Wczoraj obeszliśmy wszystkie obiekty "polityczne" Hanoi oczywiście na czele z mauzoleum Ho Chi Minha. Wodza nie było, gdyż udał się do spa w Moskwie. Co roku udaje się do przyjaciela Lenina na małą konserwację.
Obiekty ma się rozumieć z daleka oglądaliśmy. Nie ma mowy, żeby przejść koło nich po tej samej stronie ulicy. Żołnierz przegonił nas na drugą stronę. Oczywiście trochę pobłądziliśmy i na koniec byliśmy zmęczeni jak koń po westernie.
Policja to władza - jedno machnięcie ręką i trzeba zmiatać.
Wieczorkiem znowu odwiedziliśmy grilla.
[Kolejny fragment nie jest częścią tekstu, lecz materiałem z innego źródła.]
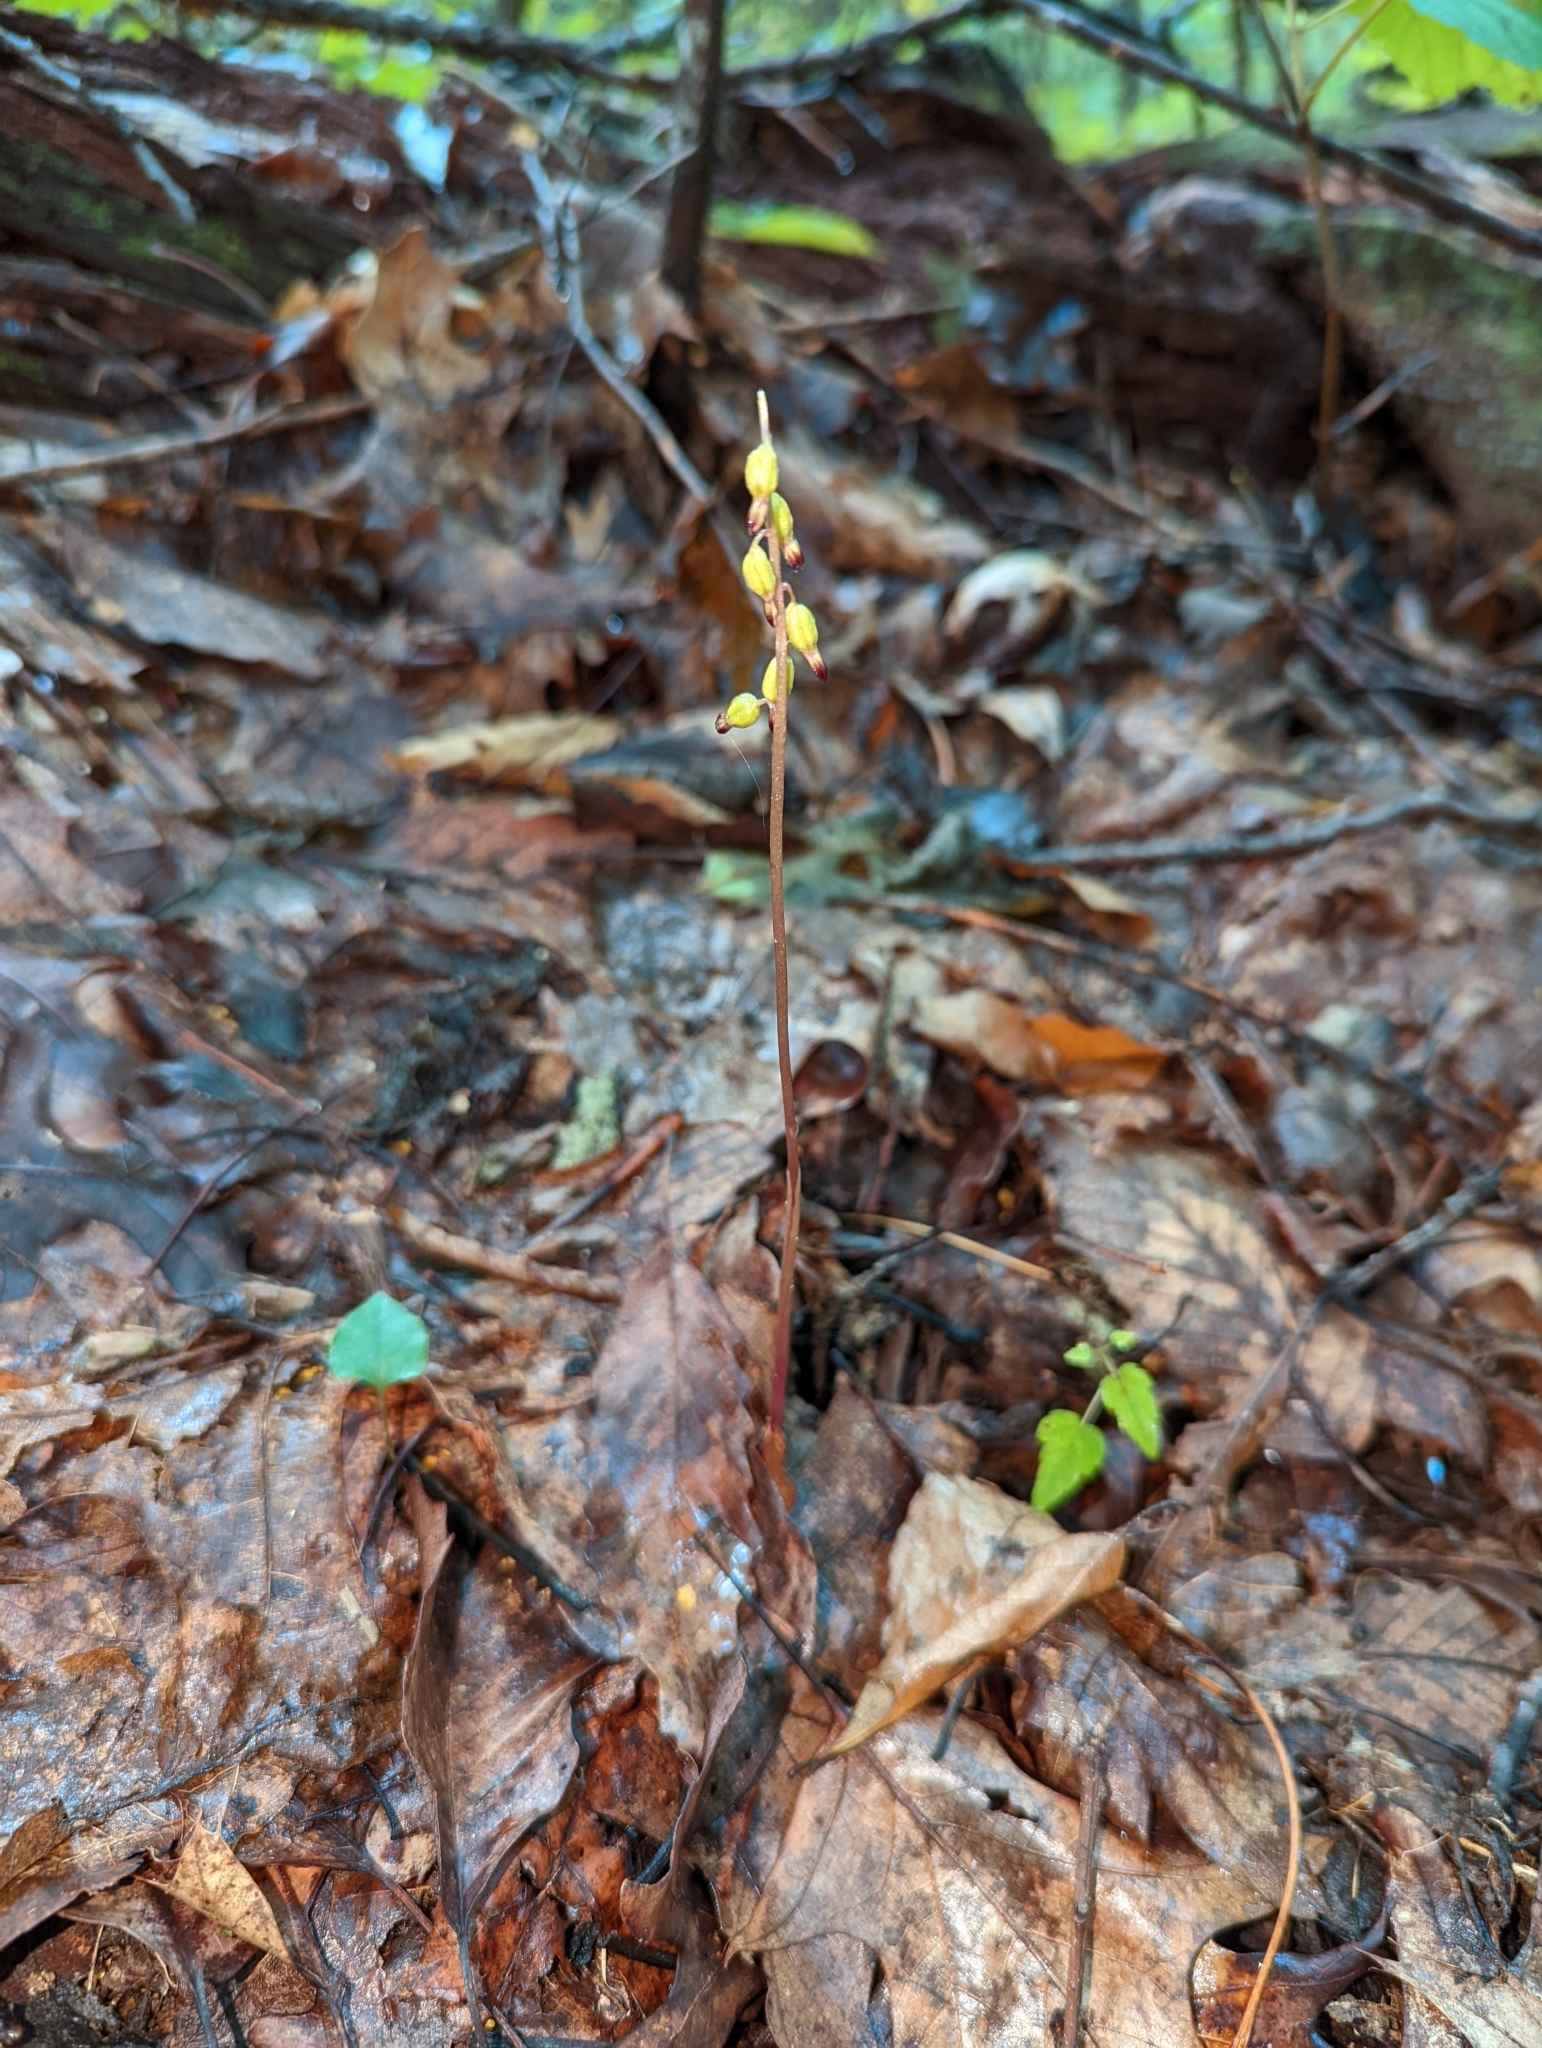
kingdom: Plantae
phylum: Tracheophyta
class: Liliopsida
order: Asparagales
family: Orchidaceae
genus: Corallorhiza
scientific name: Corallorhiza odontorhiza
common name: Autumn coralroot
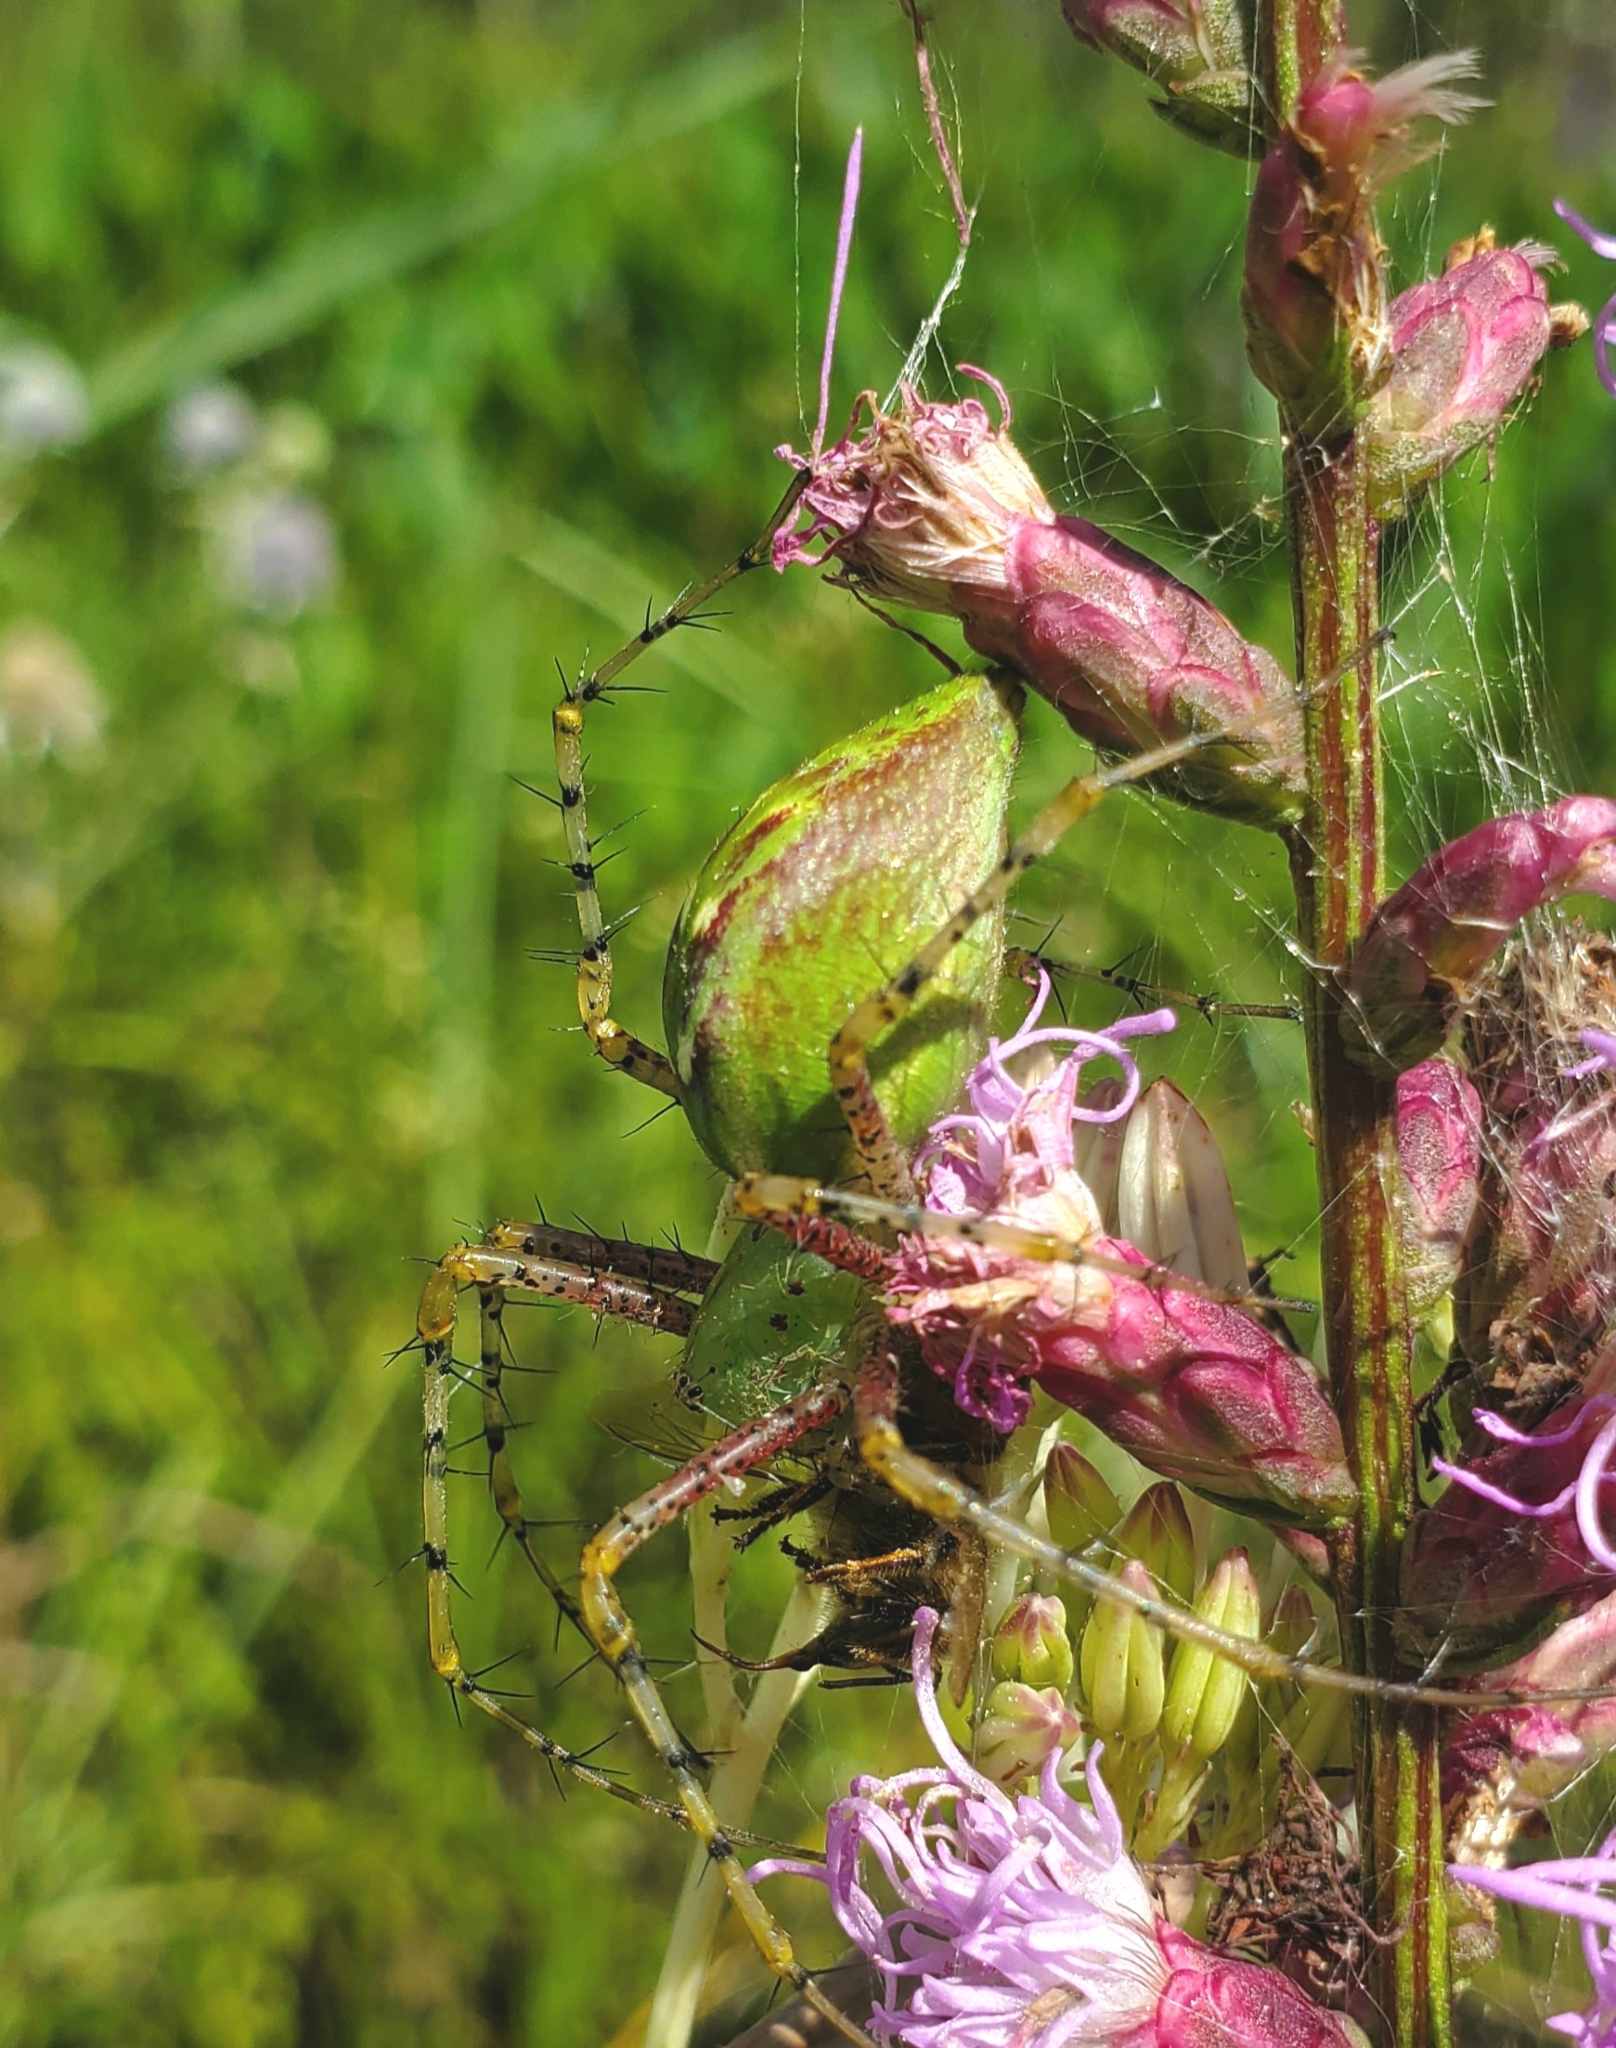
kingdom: Animalia
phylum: Arthropoda
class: Arachnida
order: Araneae
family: Oxyopidae
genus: Peucetia
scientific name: Peucetia viridans
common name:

Zamówiliśmy trochę warzyw, których nazw nie znam, jakiegoś kuraka no i żabę.
Żaba została pochłonięta przez Ewkę. Odganiała nas od niej jak natrętne muchy. Faktycznie była pyszna.
Dzisiaj wieczorem jedziemy autobusem sypialnianym do Sapy. Cena 20 $ od osoby, Ewka free.
Odbiorą nas z hotelu. Zobaczymy... co to będzie.
Kupiliśmy też bilety lotnicze do Sajgonu na 05 grudnia. Udało nam się zrobić samemu przez neta. Wcześniej próbowaliśmy kilka razy i odrzucało nam transakcję. Dobrze, bo agencje z ulicy chciały od nas ok. 30$ więcej.
Pogoda jest w miarę przyzwoita. Ok. 20 st, ale cały czas mży. Wilgoć straszliwa, od 3 dni nie chcą nam wyschnąć skarpetki:)))
Oki. wystarczy. Teraz idziemy na późne śniadanko. Mam ochotę na pho.